WHAT IS EXPECTED:
From the entries below, pull out each line where "demonstrates" appears.

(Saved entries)
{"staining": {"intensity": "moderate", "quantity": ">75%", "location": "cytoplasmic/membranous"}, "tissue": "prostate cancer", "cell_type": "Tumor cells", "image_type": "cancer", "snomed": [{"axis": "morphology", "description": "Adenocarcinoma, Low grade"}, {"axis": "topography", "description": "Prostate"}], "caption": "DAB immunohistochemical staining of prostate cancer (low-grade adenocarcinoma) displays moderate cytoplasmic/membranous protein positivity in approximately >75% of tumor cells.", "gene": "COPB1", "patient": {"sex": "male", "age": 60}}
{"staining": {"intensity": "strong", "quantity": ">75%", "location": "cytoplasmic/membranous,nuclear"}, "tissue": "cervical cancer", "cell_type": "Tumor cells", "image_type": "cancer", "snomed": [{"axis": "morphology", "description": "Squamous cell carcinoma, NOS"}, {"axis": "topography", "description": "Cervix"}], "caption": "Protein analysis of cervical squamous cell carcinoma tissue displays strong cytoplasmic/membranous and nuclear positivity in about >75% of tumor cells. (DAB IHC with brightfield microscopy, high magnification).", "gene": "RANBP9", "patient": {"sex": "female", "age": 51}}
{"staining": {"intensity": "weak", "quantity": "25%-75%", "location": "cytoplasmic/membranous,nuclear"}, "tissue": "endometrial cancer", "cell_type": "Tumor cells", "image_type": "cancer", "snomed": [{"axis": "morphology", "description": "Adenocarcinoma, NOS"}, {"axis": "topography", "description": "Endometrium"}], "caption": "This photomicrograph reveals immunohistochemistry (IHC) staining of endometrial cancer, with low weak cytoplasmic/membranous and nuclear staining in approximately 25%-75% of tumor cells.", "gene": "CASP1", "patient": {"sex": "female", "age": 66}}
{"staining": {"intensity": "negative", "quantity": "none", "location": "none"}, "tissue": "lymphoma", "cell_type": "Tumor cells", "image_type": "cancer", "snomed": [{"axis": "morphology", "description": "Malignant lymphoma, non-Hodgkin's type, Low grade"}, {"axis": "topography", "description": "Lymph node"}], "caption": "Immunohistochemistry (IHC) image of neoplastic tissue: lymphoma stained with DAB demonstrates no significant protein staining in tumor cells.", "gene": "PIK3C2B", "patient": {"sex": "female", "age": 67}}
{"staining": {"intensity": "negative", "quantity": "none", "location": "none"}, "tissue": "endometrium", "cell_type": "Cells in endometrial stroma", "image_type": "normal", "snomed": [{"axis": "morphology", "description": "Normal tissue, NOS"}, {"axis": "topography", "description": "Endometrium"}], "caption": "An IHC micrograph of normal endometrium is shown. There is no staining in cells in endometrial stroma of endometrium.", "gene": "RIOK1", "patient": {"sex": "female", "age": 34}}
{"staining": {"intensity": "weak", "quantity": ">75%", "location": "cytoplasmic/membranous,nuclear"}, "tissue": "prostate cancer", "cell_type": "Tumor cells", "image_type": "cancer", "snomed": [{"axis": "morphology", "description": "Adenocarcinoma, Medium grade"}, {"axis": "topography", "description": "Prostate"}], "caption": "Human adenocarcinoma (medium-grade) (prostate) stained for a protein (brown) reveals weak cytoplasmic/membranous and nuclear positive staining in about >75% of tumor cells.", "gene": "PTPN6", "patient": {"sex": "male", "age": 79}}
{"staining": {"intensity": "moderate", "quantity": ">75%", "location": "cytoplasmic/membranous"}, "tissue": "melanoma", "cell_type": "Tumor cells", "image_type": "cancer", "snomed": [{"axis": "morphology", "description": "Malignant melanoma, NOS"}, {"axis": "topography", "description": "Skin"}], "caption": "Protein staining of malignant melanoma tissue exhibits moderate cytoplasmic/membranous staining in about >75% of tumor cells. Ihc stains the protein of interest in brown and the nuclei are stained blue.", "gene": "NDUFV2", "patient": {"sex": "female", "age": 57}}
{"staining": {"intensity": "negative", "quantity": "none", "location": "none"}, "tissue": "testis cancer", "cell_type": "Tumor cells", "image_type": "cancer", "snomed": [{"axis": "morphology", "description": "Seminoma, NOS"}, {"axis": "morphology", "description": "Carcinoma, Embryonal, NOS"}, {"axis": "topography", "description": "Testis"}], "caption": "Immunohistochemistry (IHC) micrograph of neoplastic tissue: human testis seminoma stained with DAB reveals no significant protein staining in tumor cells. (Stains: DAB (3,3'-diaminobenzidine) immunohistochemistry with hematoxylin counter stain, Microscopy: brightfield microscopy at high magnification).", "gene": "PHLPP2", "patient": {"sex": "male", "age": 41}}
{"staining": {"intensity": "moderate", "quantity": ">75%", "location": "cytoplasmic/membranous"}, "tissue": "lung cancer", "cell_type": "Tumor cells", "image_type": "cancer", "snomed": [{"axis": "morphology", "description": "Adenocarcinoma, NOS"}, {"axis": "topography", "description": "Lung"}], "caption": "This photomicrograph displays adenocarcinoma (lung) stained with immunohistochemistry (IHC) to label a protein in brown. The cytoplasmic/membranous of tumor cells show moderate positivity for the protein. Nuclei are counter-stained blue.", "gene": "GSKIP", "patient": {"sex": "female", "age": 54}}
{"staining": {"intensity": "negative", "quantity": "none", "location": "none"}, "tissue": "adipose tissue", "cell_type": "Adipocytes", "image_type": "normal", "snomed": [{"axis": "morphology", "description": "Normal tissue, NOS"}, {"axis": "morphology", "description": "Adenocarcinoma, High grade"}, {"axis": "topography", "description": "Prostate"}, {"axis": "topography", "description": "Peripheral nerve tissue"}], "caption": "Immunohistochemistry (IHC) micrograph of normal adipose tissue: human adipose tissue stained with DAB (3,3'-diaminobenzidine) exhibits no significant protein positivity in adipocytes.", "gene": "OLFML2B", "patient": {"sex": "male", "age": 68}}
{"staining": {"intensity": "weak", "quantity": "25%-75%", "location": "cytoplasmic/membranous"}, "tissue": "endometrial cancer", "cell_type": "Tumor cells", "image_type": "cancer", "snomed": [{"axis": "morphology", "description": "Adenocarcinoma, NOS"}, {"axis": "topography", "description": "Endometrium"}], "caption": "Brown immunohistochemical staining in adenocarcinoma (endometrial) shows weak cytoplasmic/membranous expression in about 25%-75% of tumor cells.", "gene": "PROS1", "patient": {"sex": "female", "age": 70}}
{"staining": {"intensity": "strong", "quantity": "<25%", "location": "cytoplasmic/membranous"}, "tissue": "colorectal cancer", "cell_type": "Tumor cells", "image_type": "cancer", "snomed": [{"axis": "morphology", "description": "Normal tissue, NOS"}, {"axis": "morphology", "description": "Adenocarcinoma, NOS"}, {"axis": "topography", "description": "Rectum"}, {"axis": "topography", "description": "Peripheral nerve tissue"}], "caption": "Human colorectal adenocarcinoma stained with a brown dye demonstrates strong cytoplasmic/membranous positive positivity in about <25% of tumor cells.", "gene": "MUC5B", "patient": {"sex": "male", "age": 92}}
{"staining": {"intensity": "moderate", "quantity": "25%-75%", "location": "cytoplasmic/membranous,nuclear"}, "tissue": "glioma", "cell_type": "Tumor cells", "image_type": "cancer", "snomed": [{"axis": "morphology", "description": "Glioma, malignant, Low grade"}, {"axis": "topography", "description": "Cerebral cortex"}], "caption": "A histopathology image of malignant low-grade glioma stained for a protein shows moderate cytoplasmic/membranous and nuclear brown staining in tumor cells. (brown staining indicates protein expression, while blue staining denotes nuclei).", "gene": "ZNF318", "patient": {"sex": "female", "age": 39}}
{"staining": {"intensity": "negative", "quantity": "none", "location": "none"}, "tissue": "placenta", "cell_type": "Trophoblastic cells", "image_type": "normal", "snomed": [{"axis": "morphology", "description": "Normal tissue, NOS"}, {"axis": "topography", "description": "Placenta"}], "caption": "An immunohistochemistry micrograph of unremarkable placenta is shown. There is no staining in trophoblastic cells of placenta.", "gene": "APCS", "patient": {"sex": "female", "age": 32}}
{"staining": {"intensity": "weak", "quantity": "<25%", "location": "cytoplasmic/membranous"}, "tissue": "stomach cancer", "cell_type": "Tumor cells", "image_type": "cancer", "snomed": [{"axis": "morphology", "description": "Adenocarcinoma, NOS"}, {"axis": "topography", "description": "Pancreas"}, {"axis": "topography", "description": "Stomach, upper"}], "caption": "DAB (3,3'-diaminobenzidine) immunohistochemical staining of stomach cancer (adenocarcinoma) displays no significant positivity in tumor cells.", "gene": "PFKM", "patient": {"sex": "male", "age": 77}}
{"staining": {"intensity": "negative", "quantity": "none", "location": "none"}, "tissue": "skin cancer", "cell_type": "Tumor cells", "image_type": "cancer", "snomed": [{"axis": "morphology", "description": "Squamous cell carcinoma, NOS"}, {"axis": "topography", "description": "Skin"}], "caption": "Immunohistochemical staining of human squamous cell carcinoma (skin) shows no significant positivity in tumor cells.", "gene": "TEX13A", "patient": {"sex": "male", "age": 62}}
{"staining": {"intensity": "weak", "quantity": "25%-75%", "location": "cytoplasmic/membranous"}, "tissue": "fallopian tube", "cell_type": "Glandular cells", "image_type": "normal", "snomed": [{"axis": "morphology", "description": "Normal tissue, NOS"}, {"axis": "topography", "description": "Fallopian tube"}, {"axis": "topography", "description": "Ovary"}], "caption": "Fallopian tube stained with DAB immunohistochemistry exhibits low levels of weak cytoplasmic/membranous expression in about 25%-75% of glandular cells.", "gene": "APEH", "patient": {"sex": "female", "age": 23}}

EXERCISE RESPONSE:
{"staining": {"intensity": "negative", "quantity": "none", "location": "none"}, "tissue": "lymphoma", "cell_type": "Tumor cells", "image_type": "cancer", "snomed": [{"axis": "morphology", "description": "Malignant lymphoma, non-Hodgkin's type, Low grade"}, {"axis": "topography", "description": "Lymph node"}], "caption": "Immunohistochemistry (IHC) image of neoplastic tissue: lymphoma stained with DAB demonstrates no significant protein staining in tumor cells.", "gene": "PIK3C2B", "patient": {"sex": "female", "age": 67}}
{"staining": {"intensity": "strong", "quantity": "<25%", "location": "cytoplasmic/membranous"}, "tissue": "colorectal cancer", "cell_type": "Tumor cells", "image_type": "cancer", "snomed": [{"axis": "morphology", "description": "Normal tissue, NOS"}, {"axis": "morphology", "description": "Adenocarcinoma, NOS"}, {"axis": "topography", "description": "Rectum"}, {"axis": "topography", "description": "Peripheral nerve tissue"}], "caption": "Human colorectal adenocarcinoma stained with a brown dye demonstrates strong cytoplasmic/membranous positive positivity in about <25% of tumor cells.", "gene": "MUC5B", "patient": {"sex": "male", "age": 92}}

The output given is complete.